Ministry Official Rejects NGO Report on City’s Slums

A government official rejected calls from a pair of NGOs on Tuesday to do more for Phnom Penh’s slums amid what they described as an opaque land-titling system that has routinely failed poor communities.

In a joint report, “The Exclusion of Urban Poor Communities From Systematic Land Registration in Phnom Penh,” World Vision and the NGO Forum seek to shed light on a titling system that has left many of the city’s slums behind.

Women sit next to the tracks of an abandoned railway line that runs through a slum in Phnom Penh's Russei Keo district on Tuesday. (Siv Channa/The Cambodia Daily)
Women sit next to the tracks of an abandoned railway line that runs through a slum in Phnom Penh’s Russei Keo district on Tuesday. (Siv Channa/The Cambodia Daily)

The municipal government last year said there were 503 slum communities within city limits, which are home to more than 24,000 families, or about 140,000 people out of a total population of roughly 2 million. For their report, the NGOs interviewed about 60 families in 12 slums that the government has not put through the land-registration process.

According to the report, 10 of the 12 communities were officially informed that they would not be registered, but only half were given a reason. Even when they were offered an explanation, it was usually that the area was “too complex” or had “unclear status,” the report adds, neither of which has a legal definition in Cambodia.

“The use of such justification to arbitrarily exclude families with claims of possession…presents a significant loophole that may permit land grabbing by powerful parties at the expense of urban poor communities,” it says.

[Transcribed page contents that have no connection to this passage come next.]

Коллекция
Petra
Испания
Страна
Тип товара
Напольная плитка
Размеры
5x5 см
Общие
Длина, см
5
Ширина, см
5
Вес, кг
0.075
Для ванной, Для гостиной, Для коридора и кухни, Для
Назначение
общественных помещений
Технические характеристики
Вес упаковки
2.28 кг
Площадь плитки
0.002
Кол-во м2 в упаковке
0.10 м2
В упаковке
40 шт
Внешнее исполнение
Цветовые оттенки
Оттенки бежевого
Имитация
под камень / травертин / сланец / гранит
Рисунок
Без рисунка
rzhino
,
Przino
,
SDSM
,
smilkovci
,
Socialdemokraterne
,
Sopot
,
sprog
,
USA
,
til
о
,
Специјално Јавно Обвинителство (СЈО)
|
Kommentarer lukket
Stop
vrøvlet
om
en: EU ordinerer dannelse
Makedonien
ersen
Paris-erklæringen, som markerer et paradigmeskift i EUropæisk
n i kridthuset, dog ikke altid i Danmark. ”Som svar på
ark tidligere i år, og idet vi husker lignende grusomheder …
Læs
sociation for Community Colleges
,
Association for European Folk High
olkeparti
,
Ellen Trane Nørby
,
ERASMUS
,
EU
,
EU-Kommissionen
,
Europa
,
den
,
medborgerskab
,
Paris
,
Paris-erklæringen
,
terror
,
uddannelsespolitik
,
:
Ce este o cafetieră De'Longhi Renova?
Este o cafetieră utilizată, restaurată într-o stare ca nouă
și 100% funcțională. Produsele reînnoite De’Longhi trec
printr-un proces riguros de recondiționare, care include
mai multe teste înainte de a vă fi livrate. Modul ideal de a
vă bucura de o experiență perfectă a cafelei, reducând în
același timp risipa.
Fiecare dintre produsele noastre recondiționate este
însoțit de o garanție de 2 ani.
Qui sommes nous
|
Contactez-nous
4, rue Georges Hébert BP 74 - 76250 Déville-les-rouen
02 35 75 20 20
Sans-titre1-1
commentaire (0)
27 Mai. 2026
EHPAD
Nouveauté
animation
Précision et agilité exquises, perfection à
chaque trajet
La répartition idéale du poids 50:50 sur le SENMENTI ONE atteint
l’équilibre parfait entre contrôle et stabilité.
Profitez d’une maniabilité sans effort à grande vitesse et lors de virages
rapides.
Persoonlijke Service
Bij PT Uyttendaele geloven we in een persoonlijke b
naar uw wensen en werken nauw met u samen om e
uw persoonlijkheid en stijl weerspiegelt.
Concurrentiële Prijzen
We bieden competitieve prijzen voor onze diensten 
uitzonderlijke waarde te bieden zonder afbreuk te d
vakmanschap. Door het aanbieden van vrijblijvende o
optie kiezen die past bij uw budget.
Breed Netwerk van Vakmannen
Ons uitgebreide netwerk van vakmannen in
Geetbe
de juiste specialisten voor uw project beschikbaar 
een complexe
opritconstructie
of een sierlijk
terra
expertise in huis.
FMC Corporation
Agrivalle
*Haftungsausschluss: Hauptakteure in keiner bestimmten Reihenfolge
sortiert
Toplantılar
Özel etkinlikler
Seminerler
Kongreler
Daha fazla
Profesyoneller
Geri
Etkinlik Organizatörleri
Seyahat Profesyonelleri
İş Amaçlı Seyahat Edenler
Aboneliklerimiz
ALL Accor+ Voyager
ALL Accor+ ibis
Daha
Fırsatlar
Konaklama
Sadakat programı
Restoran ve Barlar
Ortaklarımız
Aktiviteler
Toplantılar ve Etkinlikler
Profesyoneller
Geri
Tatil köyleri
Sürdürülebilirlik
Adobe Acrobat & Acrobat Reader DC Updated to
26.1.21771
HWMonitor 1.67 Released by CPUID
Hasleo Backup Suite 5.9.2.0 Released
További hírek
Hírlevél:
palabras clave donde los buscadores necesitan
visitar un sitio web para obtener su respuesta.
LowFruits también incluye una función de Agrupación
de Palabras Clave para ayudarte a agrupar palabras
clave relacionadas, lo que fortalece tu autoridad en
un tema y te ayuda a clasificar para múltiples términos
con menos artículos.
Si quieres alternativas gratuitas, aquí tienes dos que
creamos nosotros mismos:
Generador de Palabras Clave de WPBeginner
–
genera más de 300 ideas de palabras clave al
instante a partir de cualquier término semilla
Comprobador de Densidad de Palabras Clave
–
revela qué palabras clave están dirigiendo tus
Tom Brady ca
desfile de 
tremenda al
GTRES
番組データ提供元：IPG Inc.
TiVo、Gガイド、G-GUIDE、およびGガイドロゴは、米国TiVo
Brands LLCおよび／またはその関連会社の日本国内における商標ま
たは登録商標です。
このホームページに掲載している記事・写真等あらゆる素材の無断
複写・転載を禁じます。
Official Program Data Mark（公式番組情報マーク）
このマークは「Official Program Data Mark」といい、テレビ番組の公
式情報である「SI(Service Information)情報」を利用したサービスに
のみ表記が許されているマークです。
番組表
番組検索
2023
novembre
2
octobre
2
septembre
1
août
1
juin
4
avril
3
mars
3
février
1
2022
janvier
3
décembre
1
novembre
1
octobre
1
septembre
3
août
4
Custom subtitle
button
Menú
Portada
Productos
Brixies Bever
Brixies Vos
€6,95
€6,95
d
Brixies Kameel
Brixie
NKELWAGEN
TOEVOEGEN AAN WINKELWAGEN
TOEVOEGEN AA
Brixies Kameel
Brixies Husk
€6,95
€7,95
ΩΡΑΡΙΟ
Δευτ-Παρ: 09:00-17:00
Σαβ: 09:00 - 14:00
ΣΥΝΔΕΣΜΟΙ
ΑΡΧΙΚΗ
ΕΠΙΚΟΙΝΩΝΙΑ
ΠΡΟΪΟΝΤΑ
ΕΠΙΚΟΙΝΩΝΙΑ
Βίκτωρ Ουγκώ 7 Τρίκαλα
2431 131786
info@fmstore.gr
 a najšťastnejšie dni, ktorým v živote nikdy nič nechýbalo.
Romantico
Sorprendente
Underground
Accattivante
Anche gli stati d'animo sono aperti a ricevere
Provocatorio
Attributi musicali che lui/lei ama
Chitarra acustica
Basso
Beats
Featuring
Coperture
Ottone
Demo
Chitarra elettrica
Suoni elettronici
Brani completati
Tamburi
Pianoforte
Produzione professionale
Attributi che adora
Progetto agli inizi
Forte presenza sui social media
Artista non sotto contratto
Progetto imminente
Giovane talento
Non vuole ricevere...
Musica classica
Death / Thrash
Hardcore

A prime example is Phnom Penh’s Boeng Kak neighborhood, whose residents were denied a chance at titles after City Hall leased the site in 2007 to CPP Senator Lao Meng Khin and later forced some 3,000 families out of their homes.

World Vision and the NGO Forum said the 12 slums they surveyed for the report were not facing eviction. But they said most families were still struggling to feed themselves and that the lack of land titles was keeping them from taking out low-interest bank loans that could help pull them out of poverty.

Of the dozen slums, they said, 11 were probably denied a chance at titles because they sat on state public land, which by law cannot be titled.

But NGO Forum director Tek Vannara said the government should still take responsibility for those families because it let them put down roots without letting them know that they legally could not.

“We ask the government to improve the sites and reconsider [titles] for them even though they are living illegally,” he said by telephone after the report’s launch.

The NGOs want to see the government go back to the communities left out of the registration process and offer a chance at titles to families with legitimate claims or that were denied a chance in the first place because of public infrastructure projects that encroached on their land.

At the report’s launch, however, Soun Sopha, the Land Management Ministry’s land administration director, denied that the government had treated any of the communities unfairly.

“The ministry cannot accept this report,” Mr. Sopha said. “We cannot accept it because…the communities are living on public land that cannot be registered.”

“There is no discrimination,” he added. “If you are rich or poor, short or tall, you will be registered if you comply with the land law.”